Falsy Bouncer 01010101

When I remove all false values it returns an array with an extra comma. [7, ate, , 9].

Your code so far


function bouncer(arr) {
  // Don't show a false ID to this bouncer.

let newArr = arr.filter(item => item !== false);

console.log(newArr);

  return newArr;
}

bouncer([7, "ate", "", false, 9]);

Your browser information:

User Agent is: Mozilla/5.0 (Macintosh; Intel Mac OS X 10_13_6) AppleWebKit/537.36 (KHTML, like Gecko) Chrome/70.0.3538.77 Safari/537.36.

Link to the challenge:
https://learn.freecodecamp.org/javascript-algorithms-and-data-structures/basic-algorithm-scripting/falsy-bouncer

When I run that code, I don’t get an empty field like that, it has an empty string. This is a problem because an empty string is falsy.

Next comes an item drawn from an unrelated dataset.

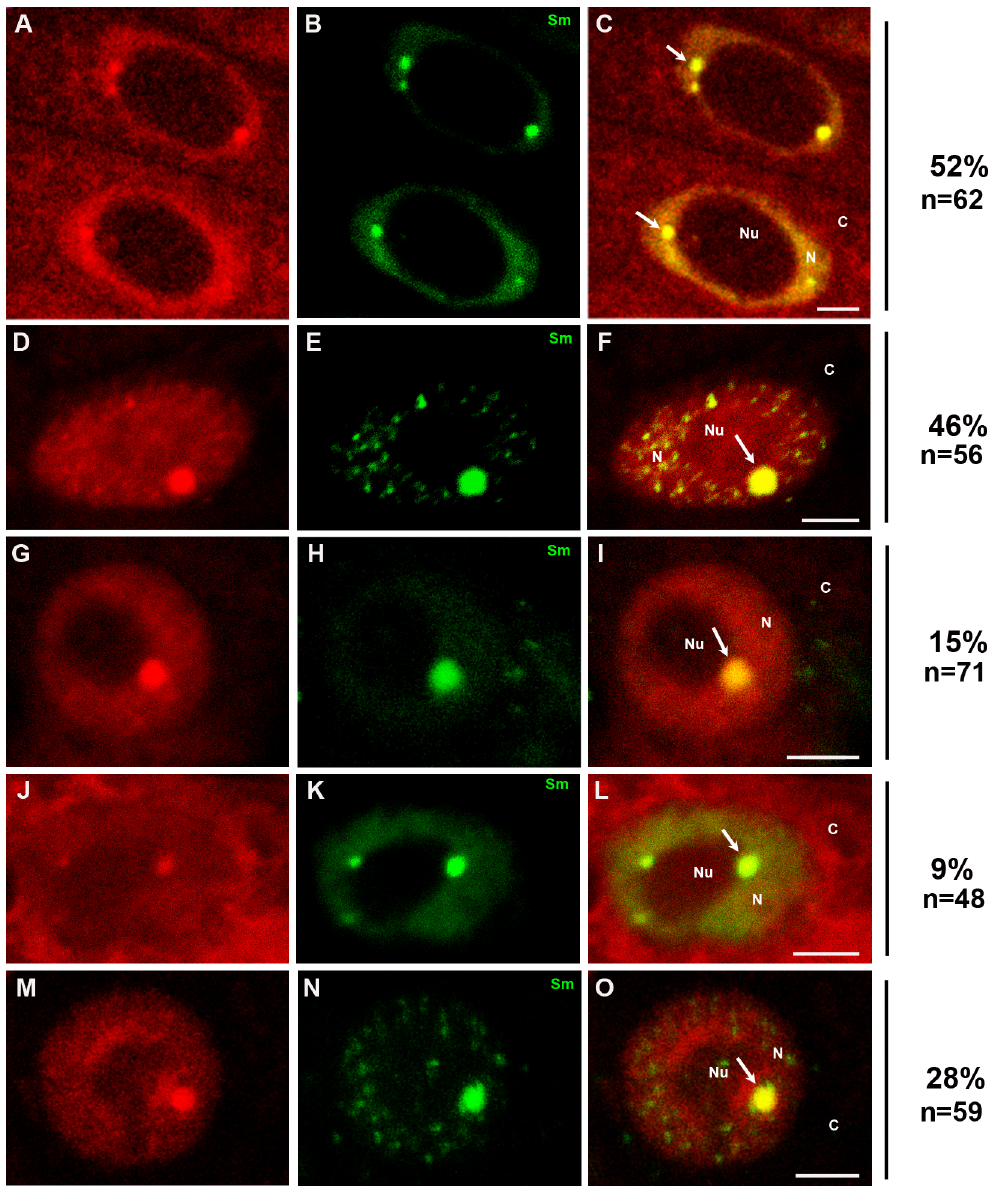
Figure 4. Double labelling of a mixture of four mRNAs (A, C) and distinct genes: cyclin B1 mRNA (D, F), peroxidase mRNA (G, I), cytokinin-specific binding protein mRNA (J, L) and pectin methylesterase mRNA (M, O), with Sm proteins (B, E, H, K, N) in Lupinus cells. The arrows indicate colocalisation of mRNA transcripts with CBs. A stronger signal was observed in the cytoplasm than in the nuclei after in situ hybridisation with the mixture of probes (A, C) and with a probe against cytokinin-specific binding protein mRNA (J, L). % indicates the percentage of nuclei showing the representative immunolocalisation pattern. Bar, 5 m m. N-nucleus, Nu- nucleolus, C- cytoplasm.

The problem is here: !== false.

Falsy and false and truthy and true are not always the same thing. Part of the problem is that you are using the “strictly no equal” operator, but even with the looser not equals, we get:

console.log(('' != false)); // false
console.log((null != false)); // true
console.log((undefined != false)); // true
console.log((NaN != false)); // true
console.log((0 != false)); // false
console.log((false != false)); // false

Not what we expect.

One sure fire way to turn a falsy value into a true “true” is the “not” operator. As in !null != false evaluates to true. If we want, we can do the “not” operator twice and flip it 360 degrees: !!null != false evaluates to false. Yes, it’s weird, but the double not operator is a great and dependable way to convert a falsy value into a false value (and the same for truthy and true). It looks weird, but it is fairly common.

So, for this code, you could just apply a double not to item - that would convert it to true or false. That works. Of course, it’s kind of silly to see if a boolean value is not equal to false - that’s the same value as the boolean value itself. So in that case, you don’t need the !== false. In fact, since item evaluates as truthy or falsy, we don’t even really need to convert it to a true boolean - this works if we just return item.

But personally I prefer the second option, with the double not (!). If I see that, I know exactly what is happening - truthy and falsy values are being converted to true and false. I think that’s clearer and faster to read - once you’re used to seeing it.